Source material:
§ §
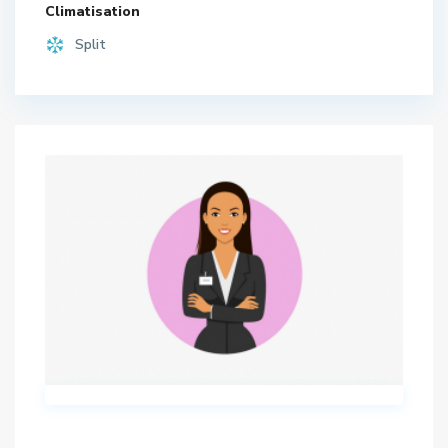
Climatisation
Split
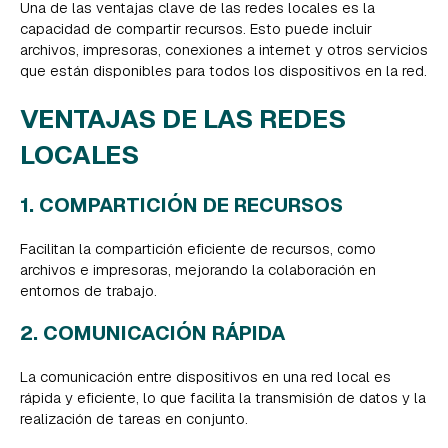
Una de las ventajas clave de las redes locales es la
capacidad de compartir recursos. Esto puede incluir
archivos, impresoras, conexiones a internet y otros servicios
que están disponibles para todos los dispositivos en la red.
VENTAJAS DE LAS REDES
LOCALES
1. COMPARTICIÓN DE RECURSOS
Facilitan la compartición eficiente de recursos, como
archivos e impresoras, mejorando la colaboración en
entornos de trabajo.
2. COMUNICACIÓN RÁPIDA
La comunicación entre dispositivos en una red local es
rápida y eficiente, lo que facilita la transmisión de datos y la
realización de tareas en conjunto.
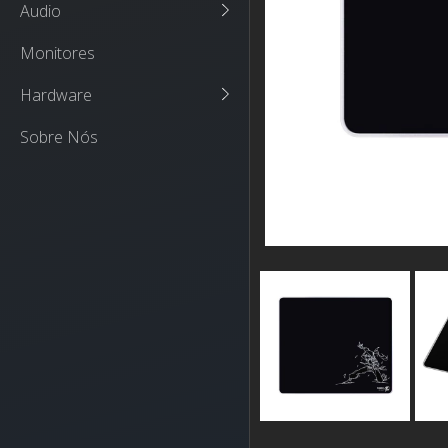
Audio
Monitores
Hardware
Sobre Nós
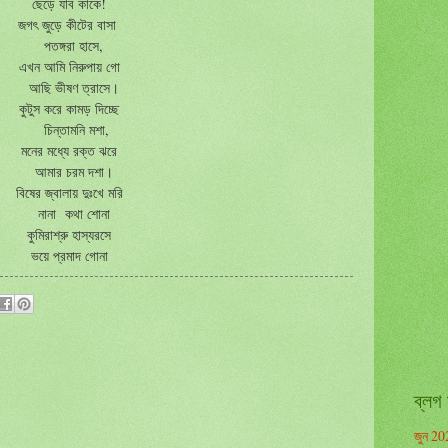
ছেড়ে যাব কাকে!
জগৎ জুড়ে কীটের বাসা
পতঙ্গরা হাসে,
এখন আমি নিরুপায় গো
আছি ভীষণ ত্রাসে।
কুটুস করে কামড় দিচ্ছে
চিন্তামনি মশা,
মনের মধ্যে রক্ত ঝরে
আমার চরম দশা।
বিষের জ্বালায় দুঃখে মরি
নানা কথা শোনা
কুমিরাশ্রু হাস্যরসে
ভয়ে প্রমাদ গোনা
ব্লগ 
জুন 20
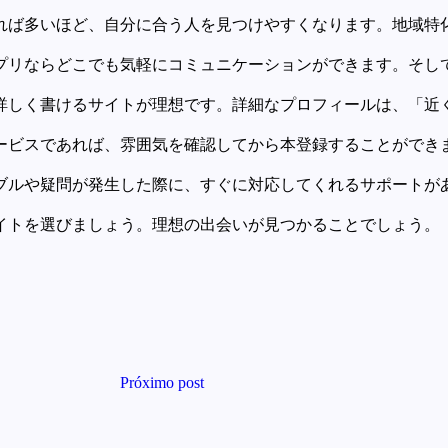
れば多いほど、自分に合う人を見つけやすくなります。地域特
プリならどこでも気軽にコミュニケーションができます。そして
詳しく書けるサイトが理想です。詳細なプロフィールは、「近く
ービスであれば、雰囲気を確認してから本登録することができま
ブルや疑問が発生した際に、すぐに対応してくれるサポートがあ
イトを選びましょう。理想の出会いが見つかることでしょう。
Próximo post
福助グループ公式サイ
ト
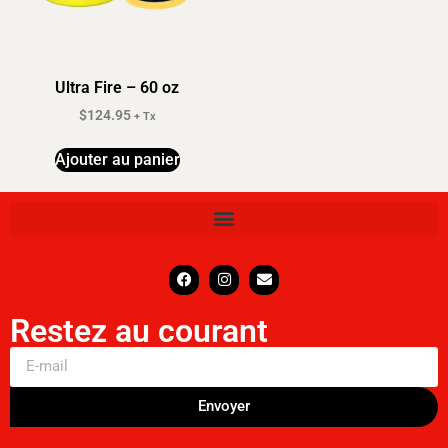
Ultra Fire – 60 oz
$
124.95
+ Tx
Ajouter au panier
Restez au courant
Envoyer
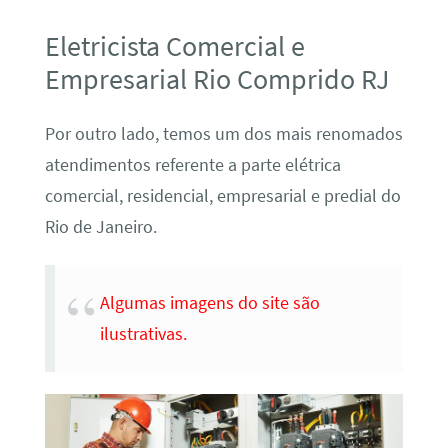
Eletricista Comercial e
Empresarial Rio Comprido RJ
Por outro lado, temos um dos mais renomados
atendimentos referente a parte elétrica
comercial, residencial, empresarial e predial do
Rio de Janeiro.
Algumas imagens do site são
ilustrativas.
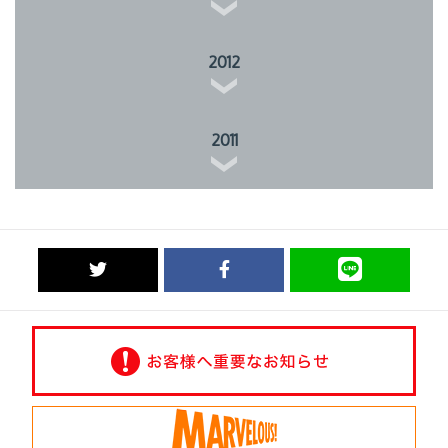
2012
2011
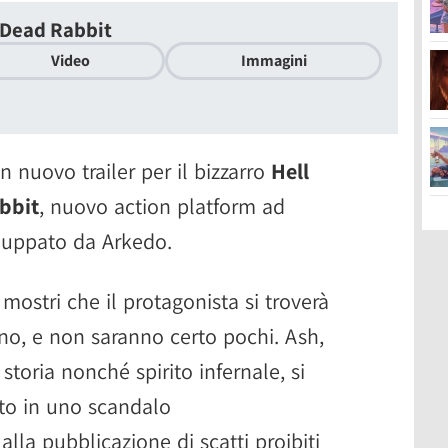
e Dead Rabbit
Video
Immagini
 nuovo trailer per il bizzarro
Hell
bbit
, nuovo action platform ad
luppato da Arkedo.
 mostri che il protagonista si troverà
no, e non saranno certo pochi. Ash,
 storia nonché spirito infernale, si
to in uno scandalo
alla pubblicazione di scatti proibiti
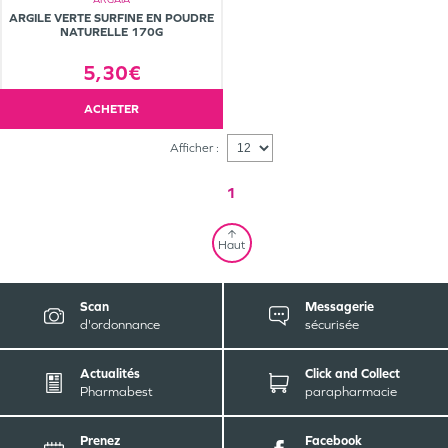
ARGILE VERTE SURFINE EN POUDRE
NATURELLE 170G
5,30€
ACHETER
Afficher :
1
Haut
Scan
Messagerie
d'ordonnance
sécurisée
Actualités
Click and Collect
Pharmabest
parapharmacie
Prenez
Facebook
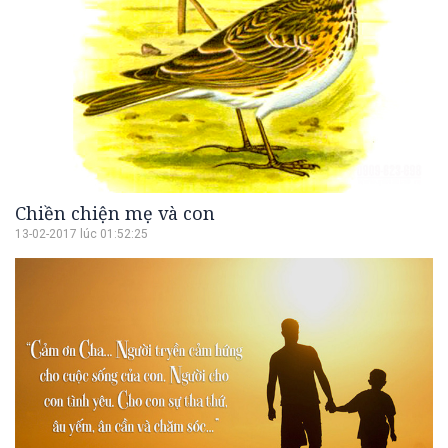
Chiền chiện mẹ và con
13-02-2017 lúc 01:52:25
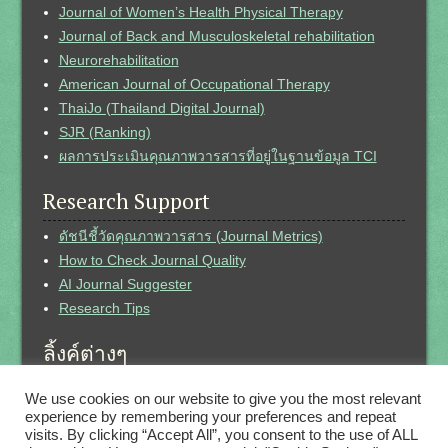
Journal of Women’s Health Physical Therapy
Journal of Back and Musculoskeletal rehabilitation
Neurorehabilitation
American Journal of Occupational Therapy
ThaiJo (Thailand Digital Journal)
SJR (Ranking)
ผลการประเมินคุณภาพวารสารที่อยู่ในฐานข้อมูล TCI
Research Support
ดัชนีชี้วัดคุณภาพวารสาร (Journal Metrics)
How to Check Journal Quality
AI Journal Suggester
Research Tips
ลิ้งค์ต่างๆ
Thesis (คณะกายภาพบำบัด)
We use cookies on our website to give you the most relevant
e-Thesis (คณะกายภาพบำบัด)
experience by remembering your preferences and repeat
visits. By clicking “Accept All”, you consent to the use of ALL
Researchgate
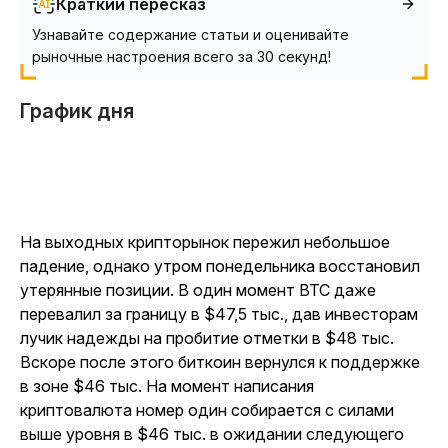
Краткий пересказ
Узнавайте содержание статьи и оценивайте
рыночные настроения всего за 30 секунд!
График дня
На выходных крипторынок пережил небольшое
падение, однако утром понедельника восстановил
утерянные позиции. В один момент BTC даже
перевалил за границу в $47,5 тыс., дав инвесторам
лучик надежды на пробитие отметки в $48 тыс.
Вскоре после этого биткоин вернулся к поддержке
в зоне $46 тыс. На момент написания
криптовалюта номер один собирается с силами
выше уровня в $46 тыс. в ожидании следующего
§ §
Work required: From the line containing "NATURELLE 170G" through the line containing "ดัชนีชี้วัดคุณภาพวารสาร (Journal Metrics)", copy every line above exactly, without pictures.

Solution for this exercise:
NATURELLE 170G
5,30€
ACHETER
Afficher :
1
Haut
Scan
Messagerie
d'ordonnance
sécurisée
Actualités
Click and Collect
Pharmabest
parapharmacie
Prenez
Facebook
Chiền chiện mẹ và con
13-02-2017 lúc 01:52:25
Journal of Women’s Health Physical Therapy
Journal of Back and Musculoskeletal rehabilitation
Neurorehabilitation
American Journal of Occupational Therapy
ThaiJo (Thailand Digital Journal)
SJR (Ranking)
ผลการประเมินคุณภาพวารสารที่อยู่ในฐานข้อมูล TCI
Research Support
ดัชนีชี้วัดคุณภาพวารสาร (Journal Metrics)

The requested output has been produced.